Clearly, with so many moving parts in the calculation there is scope for widely differing views of fair value for these enterprises.
The chances that the three key groups - taxpayers, investors and consumers - will all emerge from the sales process free of the suspicion they have been ripped off are just about zero.
So why is the Government so bound and determined to proceed? The fiscal arguments, after all, are weak.
No doubt the Government needs to reduce its debt. But it needs to do that the hard, old-fashioned way by curbing its spending.
Simply shrinking both sides of its balance sheet by (more or less) the same amount does nothing to improve its financial position.
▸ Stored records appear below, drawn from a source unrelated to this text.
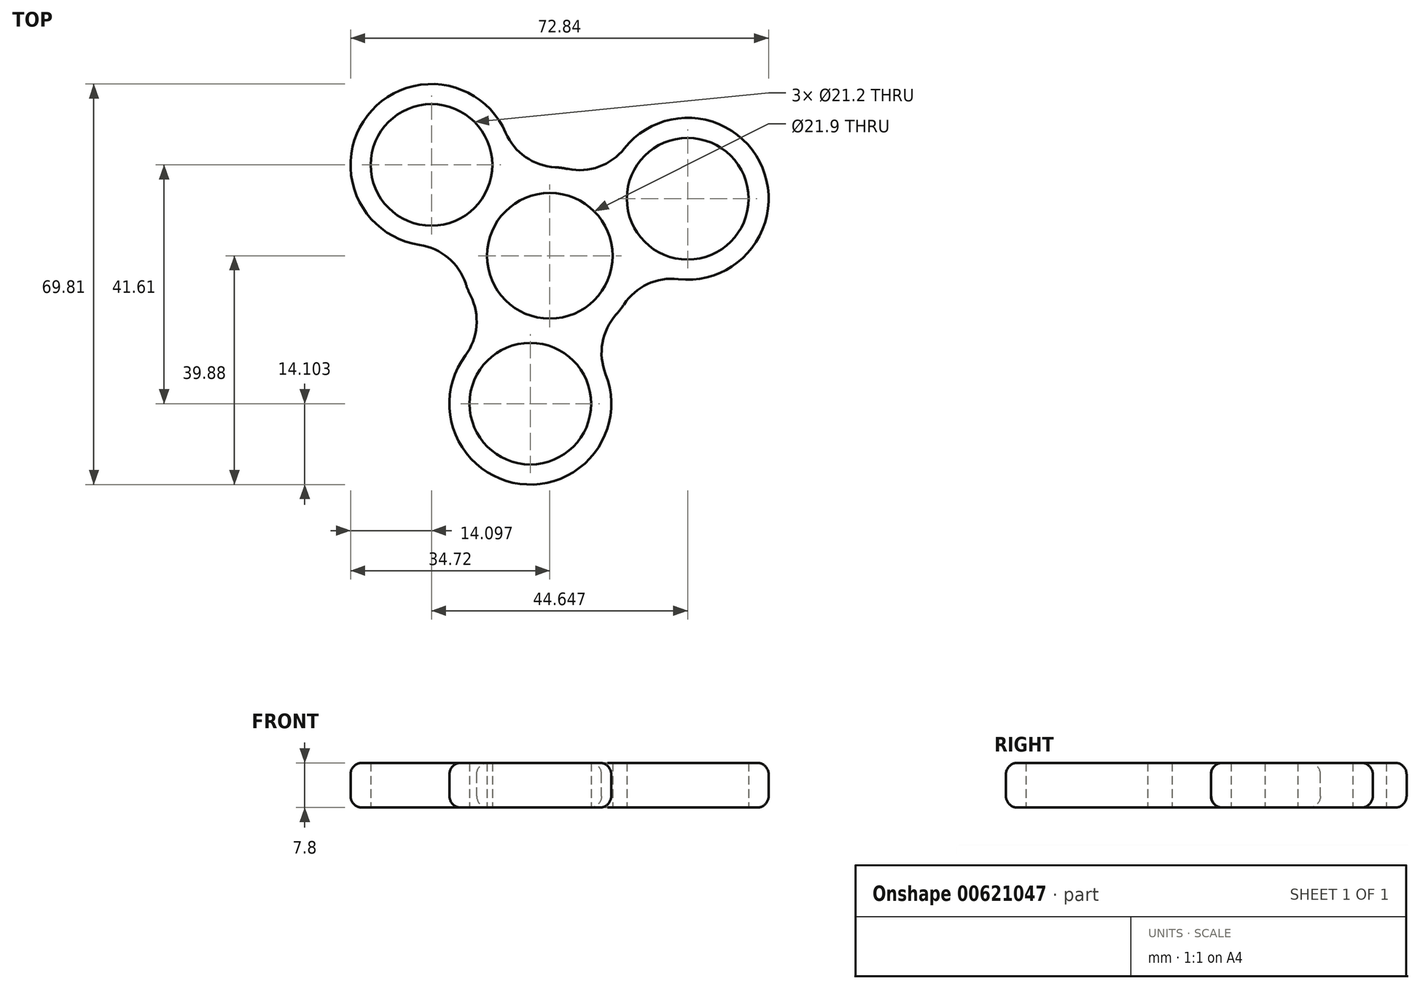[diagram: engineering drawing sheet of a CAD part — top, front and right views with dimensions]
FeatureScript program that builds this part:
annotation { "Feature Type Name" : "Feature", "Feature Type Description" : "" }
export const myFeature = defineFeature(function(context is Context, id is Id, definition is map)
    precondition{}
    {
        {
            var Q0;
            Q0=qCreatedBy(makeId("Top.planeOp"),FACE);
            var sketch = newSketch(context, id + "F0", { "sketchPlane" : qUnion([Q0])});
            skCircle(sketch, "E0", {"center": v(0, 0) * mm, "radius": 10.95 * mm});
            skCircle(sketch, "E1.0", {"center": v(0, 0) * mm, "radius": 15.45 * mm});
            skCircle(sketch, "E2.cCircle", {"center": v(0, 0) * mm, "radius": 13 * mm, "construction": true});
            skLineSegment(sketch, "E2.0", {"start": v(-20.62, 15.83) * mm, "end": v(24.02, 9.94) * mm, "construction": true});
            skLineSegment(sketch, "E2.1", {"start": v(24.02, 9.94) * mm, "end": v(-3.4, -25.78) * mm, "construction": true});
            skLineSegment(sketch, "E2.2", {"start": v(-3.4, -25.78) * mm, "end": v(-20.62, 15.83) * mm, "construction": true});
            skPoint(sketch, "E2.0.midPoint", {"position": v(1.7, 12.89) * mm});
            skCircle(sketch, "E3", {"center": v(-20.62, 15.83) * mm, "radius": 10.6 * mm});
            skCircle(sketch, "E4", {"center": v(24.02, 9.94) * mm, "radius": 10.6 * mm});
            skCircle(sketch, "E5", {"center": v(-3.4, -25.78) * mm, "radius": 10.6 * mm});
            skCircle(sketch, "E6.0", {"center": v(-20.62, 15.83) * mm, "radius": 14.1 * mm});
            skCircle(sketch, "E7.0", {"center": v(24.02, 9.94) * mm, "radius": 14.1 * mm});
            skCircle(sketch, "E8.0", {"center": v(-3.4, -25.78) * mm, "radius": 14.1 * mm});
            skSolve(sketch);
        }
        {
            var Q0;
            Q0=qSketchRegion(id+"F0",true);
            extrude(context, id + "F1", {"entities" : qUnion([Q0]), "depth" : 7.8 * mm, "offsetDistance" : 25 * mm});
        }
        {
            var Q0;
            {var subQ0=sQuery(id+"F0.wireOp",EDGE,"E6.0");var subQ1=sQuery(id+"F0.wireOp",EDGE,"E1.0");Q0=makeQuery(id+"F1.opExtrude","SWEPT_EDGE",EDGE,{"disambiguationData":[OSD([subQ1,subQ0]),TDD([makeQuery(id+"F0.imprint","INTERSECT",VERTEX,{"disambiguationData":[OD(1.0)],"derivedFrom":[subQ1,subQ0]})])]});}
            var Q1;
            {var subQ0=sQuery(id+"F0.wireOp",EDGE,"E6.0");var subQ1=sQuery(id+"F0.wireOp",EDGE,"E1.0");Q1=makeQuery(id+"F1.opExtrude","SWEPT_EDGE",EDGE,{"disambiguationData":[OSD([subQ1,subQ0]),TDD([makeQuery(id+"F0.imprint","INTERSECT",VERTEX,{"disambiguationData":[OD(0.0)],"derivedFrom":[subQ1,subQ0]})])]});}
            var Q2;
            {var subQ0=sQuery(id+"F0.wireOp",EDGE,"E7.0");var subQ1=sQuery(id+"F0.wireOp",EDGE,"E1.0");Q2=makeQuery(id+"F1.opExtrude","SWEPT_EDGE",EDGE,{"disambiguationData":[OSD([subQ1,subQ0]),TDD([makeQuery(id+"F0.imprint","INTERSECT",VERTEX,{"disambiguationData":[OD(0.0)],"derivedFrom":[subQ1,subQ0]})])]});}
            var Q3;
            {var subQ0=sQuery(id+"F0.wireOp",EDGE,"E7.0");var subQ1=sQuery(id+"F0.wireOp",EDGE,"E1.0");Q3=makeQuery(id+"F1.opExtrude","SWEPT_EDGE",EDGE,{"disambiguationData":[OSD([subQ1,subQ0]),TDD([makeQuery(id+"F0.imprint","INTERSECT",VERTEX,{"disambiguationData":[OD(1.0)],"derivedFrom":[subQ1,subQ0]})])]});}
            var Q4;
            {var subQ0=sQuery(id+"F0.wireOp",EDGE,"E8.0");var subQ1=sQuery(id+"F0.wireOp",EDGE,"E1.0");Q4=makeQuery(id+"F1.opExtrude","SWEPT_EDGE",EDGE,{"disambiguationData":[OSD([subQ1,subQ0]),TDD([makeQuery(id+"F0.imprint","INTERSECT",VERTEX,{"disambiguationData":[OD(1.0)],"derivedFrom":[subQ1,subQ0]})])]});}
            var Q5;
            {var subQ0=sQuery(id+"F0.wireOp",EDGE,"E8.0");var subQ1=sQuery(id+"F0.wireOp",EDGE,"E1.0");Q5=makeQuery(id+"F1.opExtrude","SWEPT_EDGE",EDGE,{"disambiguationData":[OSD([subQ1,subQ0]),TDD([makeQuery(id+"F0.imprint","INTERSECT",VERTEX,{"disambiguationData":[OD(0.0)],"derivedFrom":[subQ1,subQ0]})])]});}
            fillet(context, id + "F2", {"entities" : qUnion([Q0, Q1, Q2, Q3, Q4, Q5]), "radius" : 10 * mm, "tangentPropagation" : true, "allowEdgeOverflow" : false});
        }
        {
            var Q0;
            {var subQ0=sQuery(id+"F0.wireOp",EDGE,"E7.0");var subQ1=sQuery(id+"F0.wireOp",EDGE,"E1.0");Q0=makeQuery(id+"F2.opFillet","BLEND_EDGE",EDGE,{"blendedFrom":[makeQuery(id+"F1.opExtrude","SWEPT_EDGE",EDGE,{"disambiguationData":[OSD([subQ1,subQ0]),TDD([makeQuery(id+"F0.imprint","INTERSECT",VERTEX,{"disambiguationData":[OD(1.0)],"derivedFrom":[subQ1,subQ0]})])]}),makeQuery(id+"F1.opExtrude","CAP_FACE",FACE,{"disambiguationData":[OSD([sQuery(id+"F0.wireOp",EDGE,"E0"),subQ1,sQuery(id+"F0.wireOp",EDGE,"E3"),sQuery(id+"F0.wireOp",EDGE,"E4"),sQuery(id+"F0.wireOp",EDGE,"E5"),sQuery(id+"F0.wireOp",EDGE,"E6.0"),subQ0,sQuery(id+"F0.wireOp",EDGE,"E8.0")])],"isStart":true})],"blendedInto":[makeQuery(id+"F1.opExtrude","CAP_FACE",FACE,{"disambiguationData":[OSD([sQuery(id+"F0.wireOp",EDGE,"E0"),subQ1,sQuery(id+"F0.wireOp",EDGE,"E3"),sQuery(id+"F0.wireOp",EDGE,"E4"),sQuery(id+"F0.wireOp",EDGE,"E5"),sQuery(id+"F0.wireOp",EDGE,"E6.0"),subQ0,sQuery(id+"F0.wireOp",EDGE,"E8.0")])],"isStart":true})]});}
            var Q1;
            {var subQ0=sQuery(id+"F0.wireOp",EDGE,"E8.0");var subQ1=sQuery(id+"F0.wireOp",EDGE,"E1.0");Q1=makeQuery(id+"F2.opFillet","BLEND_EDGE",EDGE,{"blendedFrom":[makeQuery(id+"F1.opExtrude","SWEPT_EDGE",EDGE,{"disambiguationData":[OSD([subQ1,subQ0]),TDD([makeQuery(id+"F0.imprint","INTERSECT",VERTEX,{"disambiguationData":[OD(0.0)],"derivedFrom":[subQ1,subQ0]})])]}),makeQuery(id+"F1.opExtrude","CAP_FACE",FACE,{"disambiguationData":[OSD([sQuery(id+"F0.wireOp",EDGE,"E0"),subQ1,sQuery(id+"F0.wireOp",EDGE,"E3"),sQuery(id+"F0.wireOp",EDGE,"E4"),sQuery(id+"F0.wireOp",EDGE,"E5"),sQuery(id+"F0.wireOp",EDGE,"E6.0"),sQuery(id+"F0.wireOp",EDGE,"E7.0"),subQ0])],"isStart":false})],"blendedInto":[makeQuery(id+"F1.opExtrude","CAP_FACE",FACE,{"disambiguationData":[OSD([sQuery(id+"F0.wireOp",EDGE,"E0"),subQ1,sQuery(id+"F0.wireOp",EDGE,"E3"),sQuery(id+"F0.wireOp",EDGE,"E4"),sQuery(id+"F0.wireOp",EDGE,"E5"),sQuery(id+"F0.wireOp",EDGE,"E6.0"),sQuery(id+"F0.wireOp",EDGE,"E7.0"),subQ0])],"isStart":false})]});}
            fillet(context, id + "F3", {"entities" : qUnion([Q0, Q1]), "radius" : 2 * mm, "tangentPropagation" : true, "allowEdgeOverflow" : false});
        }
    });
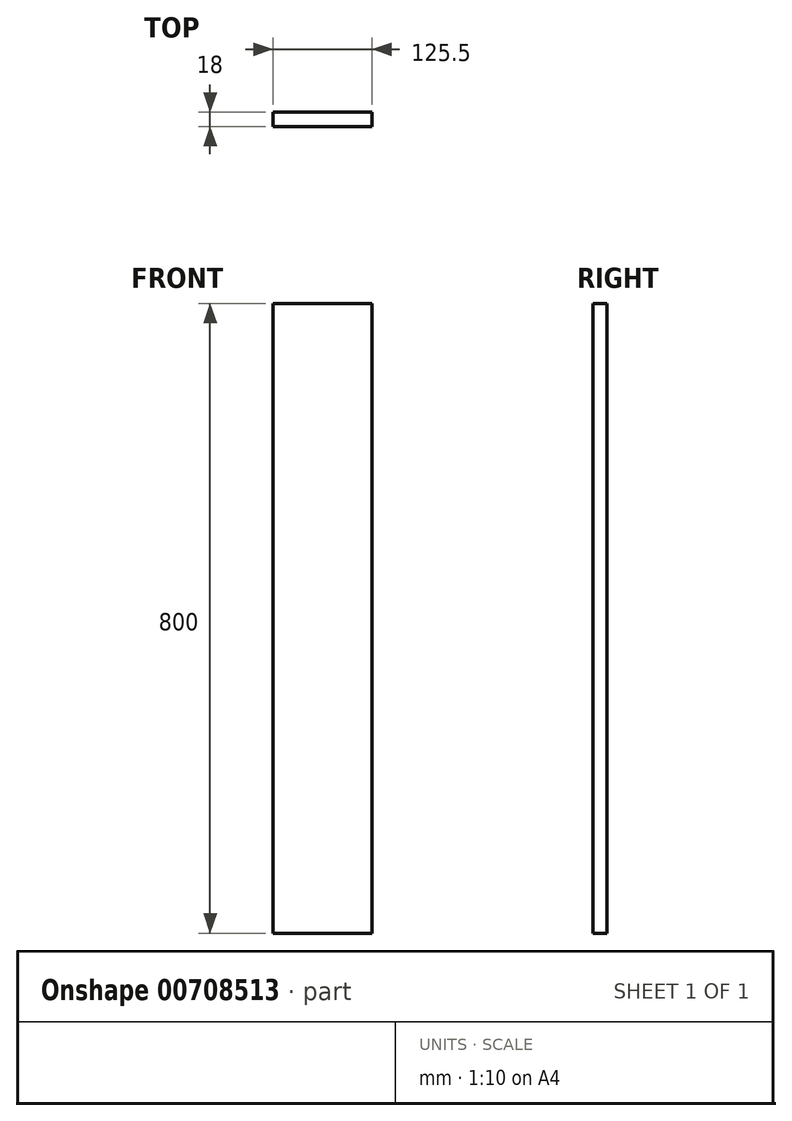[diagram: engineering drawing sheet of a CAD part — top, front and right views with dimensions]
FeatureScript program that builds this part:
annotation { "Feature Type Name" : "Feature", "Feature Type Description" : "" }
export const myFeature = defineFeature(function(context is Context, id is Id, definition is map)
    precondition{}
    {
        {
            var Q0;
            Q0=qCreatedBy(makeId("Front.planeOp"),FACE);
            var sketch = newSketch(context, id + "F0", { "sketchPlane" : qUnion([Q0])});
            skLineSegment(sketch, "E0.bottom", {"start": v(0, 0) * mm, "end": v(125.5, 0) * mm});
            skLineSegment(sketch, "E0.top", {"start": v(0, -800) * mm, "end": v(125.5, -800) * mm});
            skLineSegment(sketch, "E0.left", {"start": v(0, 0) * mm, "end": v(0, -800) * mm});
            skLineSegment(sketch, "E0.right", {"start": v(125.5, 0) * mm, "end": v(125.5, -800) * mm});
            skSolve(sketch);
        }
        {
            var Q0;
            Q0=qSketchRegion(id+"F0",true);
            extrude(context, id + "F1", {"entities" : qUnion([Q0]), "oppositeDirection" : true, "depth" : 18 * mm, "offsetDistance" : 25 * mm});
        }
    });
In cash flow terms, there's nothing in it. Dividend forecasts from the SOE energy companies - Meridian, Genesis, Mighty River and Solid Energy - as consolidated by the Treasury average $449 million a year over the next five years.
Forty-nine per cent of that is $220 million.
Throw in $20 million for 23 per cent of Air New Zealand and the dividends forgone would average $240 million a year, 4 per cent of the $6 billion mid-point of what the Government hopes to get by selling.
Compare that with the interest bill it would have to pay on the $6 billion it would have to borrow, all else equal, to replace the sales proceeds forgone.
Rather than speculate about what will happen to bond yields over the next five years, let's just take what the Government paid on its debt over the past year, 5 per cent, which would be $300 million a year.
That's a difference of 1 percentage point between dividend yields and bond yields or $60 million a year.
That is so far within the margin of error for an exercise like this that, in the context of a $70 billion Budget or a $250 billion balance sheet, it is a wash and certainly not the solution to any fiscal problems.
True, the policy would reduce the Government's gross debt compared with what it would otherwise be, releasing capital for higher priority spending while avoiding the need to approach skittish offshore funding markets.
But there is an opportunity cost to that. The private sector money has to come from somewhere.
If "Mum and Dad" investors reduce their bank deposits, for example, to invest in the SOEs then, all else being equal, the banks will have to increase their offshore borrowing.
Alternatively there may be switch out of other forms of saving, including Government stock.
It is only if the privatisation process increases national savings that it will lessen the country's, as distinct from the Government's, reliance on offshore lenders.
It's a lot of trouble just to ensure some New Zealanders own more of these enterprises, while the rest own less.